___ GIVEN DATA ___
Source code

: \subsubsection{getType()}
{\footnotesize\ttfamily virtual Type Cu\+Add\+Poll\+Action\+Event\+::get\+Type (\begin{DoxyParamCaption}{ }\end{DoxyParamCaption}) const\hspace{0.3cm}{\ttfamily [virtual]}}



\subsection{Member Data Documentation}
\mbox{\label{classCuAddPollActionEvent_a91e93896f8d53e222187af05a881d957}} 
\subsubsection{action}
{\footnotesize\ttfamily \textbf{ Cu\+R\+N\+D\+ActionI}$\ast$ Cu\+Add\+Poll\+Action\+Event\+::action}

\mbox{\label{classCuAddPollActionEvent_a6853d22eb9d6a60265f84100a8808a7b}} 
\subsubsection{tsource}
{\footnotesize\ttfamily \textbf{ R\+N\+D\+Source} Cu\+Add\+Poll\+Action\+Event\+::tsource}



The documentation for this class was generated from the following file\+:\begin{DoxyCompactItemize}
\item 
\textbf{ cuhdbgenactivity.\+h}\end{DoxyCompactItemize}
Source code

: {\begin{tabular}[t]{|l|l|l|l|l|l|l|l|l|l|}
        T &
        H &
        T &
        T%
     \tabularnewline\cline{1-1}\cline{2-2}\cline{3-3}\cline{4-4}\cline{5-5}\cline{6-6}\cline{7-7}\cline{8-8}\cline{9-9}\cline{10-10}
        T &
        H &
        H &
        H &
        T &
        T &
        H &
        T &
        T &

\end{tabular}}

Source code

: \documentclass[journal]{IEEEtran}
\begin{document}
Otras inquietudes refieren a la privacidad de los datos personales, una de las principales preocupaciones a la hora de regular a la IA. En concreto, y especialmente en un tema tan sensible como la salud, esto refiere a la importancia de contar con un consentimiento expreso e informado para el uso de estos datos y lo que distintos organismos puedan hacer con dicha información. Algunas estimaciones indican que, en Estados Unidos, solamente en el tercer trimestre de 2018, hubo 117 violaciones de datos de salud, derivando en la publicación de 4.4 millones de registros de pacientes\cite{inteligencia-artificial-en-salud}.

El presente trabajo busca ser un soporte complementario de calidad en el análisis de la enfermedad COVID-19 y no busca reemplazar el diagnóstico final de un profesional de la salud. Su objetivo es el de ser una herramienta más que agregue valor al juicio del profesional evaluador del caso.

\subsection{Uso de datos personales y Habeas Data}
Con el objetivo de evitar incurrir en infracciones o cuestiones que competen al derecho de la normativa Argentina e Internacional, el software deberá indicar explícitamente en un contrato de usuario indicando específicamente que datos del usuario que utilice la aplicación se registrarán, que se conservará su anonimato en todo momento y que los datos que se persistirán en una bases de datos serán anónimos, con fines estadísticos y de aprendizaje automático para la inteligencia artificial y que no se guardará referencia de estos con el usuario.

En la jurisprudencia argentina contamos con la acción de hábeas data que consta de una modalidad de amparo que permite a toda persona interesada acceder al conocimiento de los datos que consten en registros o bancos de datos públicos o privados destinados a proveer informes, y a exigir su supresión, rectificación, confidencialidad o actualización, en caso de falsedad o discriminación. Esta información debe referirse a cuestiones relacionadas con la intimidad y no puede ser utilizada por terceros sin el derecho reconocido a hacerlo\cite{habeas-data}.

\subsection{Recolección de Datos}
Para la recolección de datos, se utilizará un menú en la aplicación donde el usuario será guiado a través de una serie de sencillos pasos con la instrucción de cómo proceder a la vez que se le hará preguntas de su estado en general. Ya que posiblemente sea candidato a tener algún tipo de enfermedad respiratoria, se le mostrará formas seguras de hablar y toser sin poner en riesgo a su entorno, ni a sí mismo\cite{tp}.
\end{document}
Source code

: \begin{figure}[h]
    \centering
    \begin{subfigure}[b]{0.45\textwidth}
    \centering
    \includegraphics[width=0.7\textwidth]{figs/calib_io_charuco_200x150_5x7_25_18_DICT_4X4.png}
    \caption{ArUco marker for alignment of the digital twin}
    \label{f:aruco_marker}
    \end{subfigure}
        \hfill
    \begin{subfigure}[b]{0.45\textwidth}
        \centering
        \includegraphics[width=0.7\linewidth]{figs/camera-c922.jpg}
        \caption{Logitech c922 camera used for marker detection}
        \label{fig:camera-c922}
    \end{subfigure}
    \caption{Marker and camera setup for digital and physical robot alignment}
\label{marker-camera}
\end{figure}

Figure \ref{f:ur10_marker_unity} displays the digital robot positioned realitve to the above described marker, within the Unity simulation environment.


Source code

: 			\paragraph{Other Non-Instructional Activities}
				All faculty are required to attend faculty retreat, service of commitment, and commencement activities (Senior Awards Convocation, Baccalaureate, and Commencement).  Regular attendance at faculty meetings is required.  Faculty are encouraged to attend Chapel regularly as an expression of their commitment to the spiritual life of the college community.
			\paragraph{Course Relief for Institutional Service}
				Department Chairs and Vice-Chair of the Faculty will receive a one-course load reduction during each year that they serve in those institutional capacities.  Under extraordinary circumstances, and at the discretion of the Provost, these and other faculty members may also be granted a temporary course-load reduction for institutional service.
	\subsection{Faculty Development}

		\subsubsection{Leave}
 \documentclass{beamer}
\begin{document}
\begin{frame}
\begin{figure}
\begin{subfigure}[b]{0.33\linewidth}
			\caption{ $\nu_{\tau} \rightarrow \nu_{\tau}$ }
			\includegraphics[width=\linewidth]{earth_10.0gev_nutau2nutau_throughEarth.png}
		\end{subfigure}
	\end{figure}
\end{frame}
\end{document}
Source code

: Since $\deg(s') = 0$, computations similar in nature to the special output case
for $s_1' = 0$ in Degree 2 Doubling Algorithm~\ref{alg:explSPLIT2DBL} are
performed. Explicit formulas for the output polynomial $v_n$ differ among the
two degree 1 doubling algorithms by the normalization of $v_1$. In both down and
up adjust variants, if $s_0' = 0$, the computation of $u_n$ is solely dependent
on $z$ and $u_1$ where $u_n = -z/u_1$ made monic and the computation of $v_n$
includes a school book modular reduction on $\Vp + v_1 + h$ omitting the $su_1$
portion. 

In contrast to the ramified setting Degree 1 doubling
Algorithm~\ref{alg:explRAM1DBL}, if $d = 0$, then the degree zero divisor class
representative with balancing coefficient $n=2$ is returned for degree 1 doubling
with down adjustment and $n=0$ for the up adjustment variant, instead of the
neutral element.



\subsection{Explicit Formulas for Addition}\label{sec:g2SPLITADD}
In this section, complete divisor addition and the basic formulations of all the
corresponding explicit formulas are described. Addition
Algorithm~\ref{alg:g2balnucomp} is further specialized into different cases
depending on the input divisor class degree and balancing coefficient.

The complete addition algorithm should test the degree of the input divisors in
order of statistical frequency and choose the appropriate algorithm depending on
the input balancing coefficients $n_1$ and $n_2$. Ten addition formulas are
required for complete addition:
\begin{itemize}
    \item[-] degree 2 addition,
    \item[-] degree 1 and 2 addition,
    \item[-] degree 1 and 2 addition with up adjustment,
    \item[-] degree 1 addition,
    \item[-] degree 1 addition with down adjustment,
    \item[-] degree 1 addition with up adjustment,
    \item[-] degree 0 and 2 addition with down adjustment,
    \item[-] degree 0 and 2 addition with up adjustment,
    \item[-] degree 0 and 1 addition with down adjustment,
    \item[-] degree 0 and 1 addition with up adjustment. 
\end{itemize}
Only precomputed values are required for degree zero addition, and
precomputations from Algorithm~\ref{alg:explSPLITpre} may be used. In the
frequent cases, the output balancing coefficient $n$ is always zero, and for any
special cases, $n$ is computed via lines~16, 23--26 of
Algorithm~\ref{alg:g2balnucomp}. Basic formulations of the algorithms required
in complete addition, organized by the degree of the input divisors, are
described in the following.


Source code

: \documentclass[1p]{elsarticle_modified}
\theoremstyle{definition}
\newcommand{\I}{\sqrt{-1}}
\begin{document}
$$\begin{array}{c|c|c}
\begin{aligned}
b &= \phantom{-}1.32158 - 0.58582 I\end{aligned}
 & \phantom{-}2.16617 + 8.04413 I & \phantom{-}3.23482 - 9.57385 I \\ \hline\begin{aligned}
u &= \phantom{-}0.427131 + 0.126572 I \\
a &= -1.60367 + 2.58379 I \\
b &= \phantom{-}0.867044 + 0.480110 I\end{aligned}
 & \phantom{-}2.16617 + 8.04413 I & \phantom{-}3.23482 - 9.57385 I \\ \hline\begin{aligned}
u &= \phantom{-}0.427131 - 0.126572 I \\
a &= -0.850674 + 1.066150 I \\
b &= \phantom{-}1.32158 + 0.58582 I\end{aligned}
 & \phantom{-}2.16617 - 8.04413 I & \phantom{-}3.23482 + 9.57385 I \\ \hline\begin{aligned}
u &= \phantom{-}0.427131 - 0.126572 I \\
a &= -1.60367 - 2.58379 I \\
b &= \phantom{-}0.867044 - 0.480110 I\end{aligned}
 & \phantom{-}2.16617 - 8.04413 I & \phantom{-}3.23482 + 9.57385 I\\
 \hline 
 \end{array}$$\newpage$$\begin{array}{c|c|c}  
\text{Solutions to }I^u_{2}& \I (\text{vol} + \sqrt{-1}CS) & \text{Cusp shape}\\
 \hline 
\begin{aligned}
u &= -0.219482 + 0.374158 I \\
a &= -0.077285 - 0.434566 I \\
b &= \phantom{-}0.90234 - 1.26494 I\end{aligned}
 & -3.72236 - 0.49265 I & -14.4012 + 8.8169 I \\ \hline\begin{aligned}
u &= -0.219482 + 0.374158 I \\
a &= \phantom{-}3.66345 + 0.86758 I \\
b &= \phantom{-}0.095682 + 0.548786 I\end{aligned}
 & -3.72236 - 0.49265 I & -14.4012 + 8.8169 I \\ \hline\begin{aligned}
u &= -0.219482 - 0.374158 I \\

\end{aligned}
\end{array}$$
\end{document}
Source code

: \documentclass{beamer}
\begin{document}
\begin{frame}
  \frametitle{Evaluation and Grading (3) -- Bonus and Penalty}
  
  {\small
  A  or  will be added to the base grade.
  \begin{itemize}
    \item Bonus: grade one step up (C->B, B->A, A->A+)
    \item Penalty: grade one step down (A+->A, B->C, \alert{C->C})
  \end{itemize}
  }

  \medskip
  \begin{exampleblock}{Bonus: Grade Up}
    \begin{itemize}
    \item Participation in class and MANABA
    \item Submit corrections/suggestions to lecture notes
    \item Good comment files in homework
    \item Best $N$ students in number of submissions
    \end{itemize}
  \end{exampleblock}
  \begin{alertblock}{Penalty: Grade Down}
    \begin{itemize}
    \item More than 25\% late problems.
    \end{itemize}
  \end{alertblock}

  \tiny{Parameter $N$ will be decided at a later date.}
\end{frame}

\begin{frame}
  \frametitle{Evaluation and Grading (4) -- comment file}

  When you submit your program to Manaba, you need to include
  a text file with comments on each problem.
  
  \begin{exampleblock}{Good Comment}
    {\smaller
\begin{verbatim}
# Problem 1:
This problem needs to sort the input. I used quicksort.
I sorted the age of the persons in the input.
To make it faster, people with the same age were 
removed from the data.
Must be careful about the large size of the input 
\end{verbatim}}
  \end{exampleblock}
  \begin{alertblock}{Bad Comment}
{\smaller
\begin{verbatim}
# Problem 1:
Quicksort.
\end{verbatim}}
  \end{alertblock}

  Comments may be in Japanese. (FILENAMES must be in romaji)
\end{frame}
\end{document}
___
* WHAT IS REQUIRED
Only the lines above that include the word "cite" belong in the answer; copy each one.

* REPLY
Otras inquietudes refieren a la privacidad de los datos personales, una de las principales preocupaciones a la hora de regular a la IA. En concreto, y especialmente en un tema tan sensible como la salud, esto refiere a la importancia de contar con un consentimiento expreso e informado para el uso de estos datos y lo que distintos organismos puedan hacer con dicha información. Algunas estimaciones indican que, en Estados Unidos, solamente en el tercer trimestre de 2018, hubo 117 violaciones de datos de salud, derivando en la publicación de 4.4 millones de registros de pacientes\cite{inteligencia-artificial-en-salud}.
En la jurisprudencia argentina contamos con la acción de hábeas data que consta de una modalidad de amparo que permite a toda persona interesada acceder al conocimiento de los datos que consten en registros o bancos de datos públicos o privados destinados a proveer informes, y a exigir su supresión, rectificación, confidencialidad o actualización, en caso de falsedad o discriminación. Esta información debe referirse a cuestiones relacionadas con la intimidad y no puede ser utilizada por terceros sin el derecho reconocido a hacerlo\cite{habeas-data}.
Para la recolección de datos, se utilizará un menú en la aplicación donde el usuario será guiado a través de una serie de sencillos pasos con la instrucción de cómo proceder a la vez que se le hará preguntas de su estado en general. Ya que posiblemente sea candidato a tener algún tipo de enfermedad respiratoria, se le mostrará formas seguras de hablar y toser sin poner en riesgo a su entorno, ni a sí mismo\cite{tp}.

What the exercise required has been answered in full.